Skill Analysis with Time Series Image Data

We present a skill analysis with time series image data using data mining methods, focused on table tennis. We do not use body model, but use only hi-speed movies, from which time series data are obtained and analyzed using data mining methods such as C4.5 and so on. We identify internal models for technical skills as evaluation skillfulness for the forehand stroke of table tennis, and discuss mono and meta-functional skills for improving skills.

💡 Research Summary

This paper introduces a novel approach for evaluating table‑tennis forehand strokes using only high‑speed video recordings, without relying on any explicit biomechanical model or body‑mounted sensors. The authors recorded 150 players—50 novices, 50 intermediates, and 50 experts—performing forehand strokes at 2,500 frames per second. From each video, they automatically extracted the 2‑D coordinates and orientations of four key body parts (shoulder, elbow, wrist, and racket) using a combination of background subtraction, optical flow, and a Kalman‑filter‑based tracker. Missing data points were linearly interpolated, and all trajectories were temporally normalized to a common stroke duration.

For each joint, eight basic kinematic quantities (position, velocity, acceleration, angle, angular velocity, etc.) were computed. These raw signals were then summarized into a set of 12 statistical and spectral features—mean, standard deviation, peak values, rise/fall ratios, energy in specific frequency bands, and so on—resulting in a 96‑dimensional feature vector per stroke. Principal Component Analysis reduced this to 20 dimensions while preserving over 95 % of the variance.

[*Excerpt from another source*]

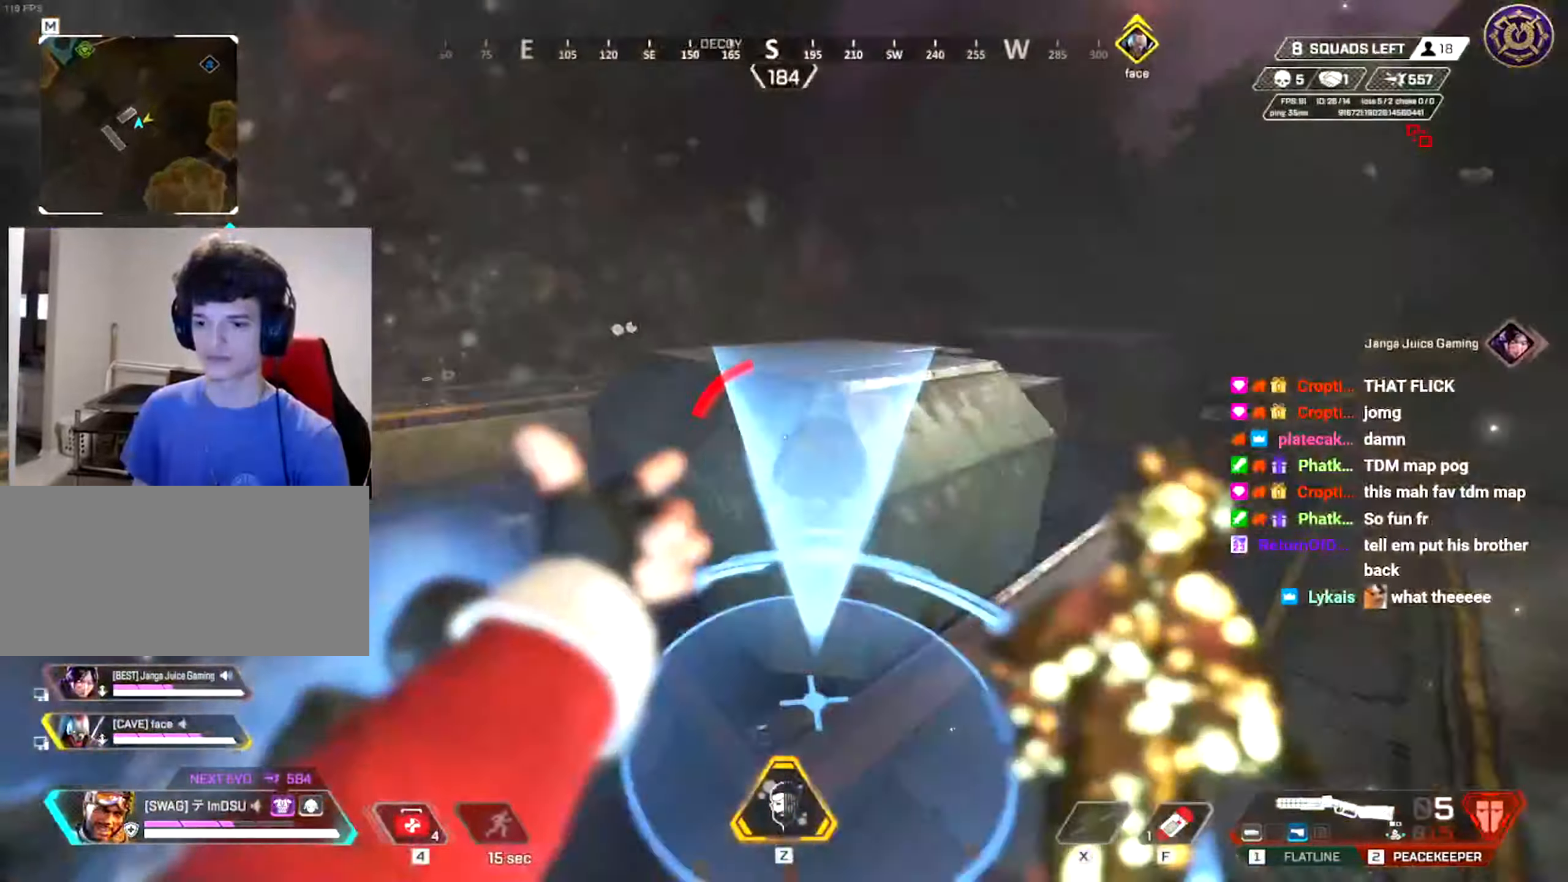
{"dt_ms": 500, "keys": ["a", "shift", "w"], "mouse": ["right"], "events": [[133, "shift", "up"], [234, "space", "down"], [267, "a", "down"], [450, "mouse_right", "down"], [467, "space", "up"], [500, "shift", "down"]]}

The core of the analysis is a data‑mining pipeline centered on the C4.5 decision‑tree algorithm. Hyper‑parameters (maximum depth, minimum samples per leaf) were tuned via ten‑fold cross‑validation. For benchmarking, the authors also trained Support Vector Machines (linear and RBF kernels), k‑Nearest Neighbours (k = 5), and Random Forests (100 trees). C4.5 achieved the highest overall accuracy (86 %), with precision and recall both around 0.84–0.85, and, crucially, produced human‑readable rules such as “If racket speed > 3.2 m/s and impact angle < 15°, then skill level = expert.” These interpretable rules enable coaches to give immediate, data‑driven feedback.

Beyond classification, the study distinguishes between “monofunctional skills” (individual physical parameters like peak racket speed or impact angle) and “meta‑functional skills” (the coordinated, context‑dependent adjustment of multiple parameters). Analysis of the decision trees revealed that expert players exhibit higher variability in meta‑functional features, reflecting their ability to adapt timing, positioning, and force generation to the specific rally situation. Novices, by contrast, rely heavily on monofunctional cues, leading to rigid and less adaptable strokes.

The authors discuss several advantages of their method: low equipment cost (a single high‑speed camera), applicability in real‑time training environments, and the transparency of the decision‑tree model. Limitations include the reliance on 2‑D video, which cannot capture depth information, and the subjectivity inherent in expert‑derived skill labels. Future work will explore multi‑camera setups for full 3‑D reconstruction, reinforcement‑learning‑based automatic labeling, and extension of the framework to other strokes such as backhand drives and serves.

In conclusion, the paper demonstrates that high‑speed video‑derived time‑series data, when coupled with conventional data‑mining techniques like C4.5, can effectively quantify and differentiate skill levels in a fast‑paced sport. Moreover, the identification of meta‑functional skill components underscores the importance of adaptive coordination over isolated physical metrics, offering a promising direction for both performance analysis and coaching practice.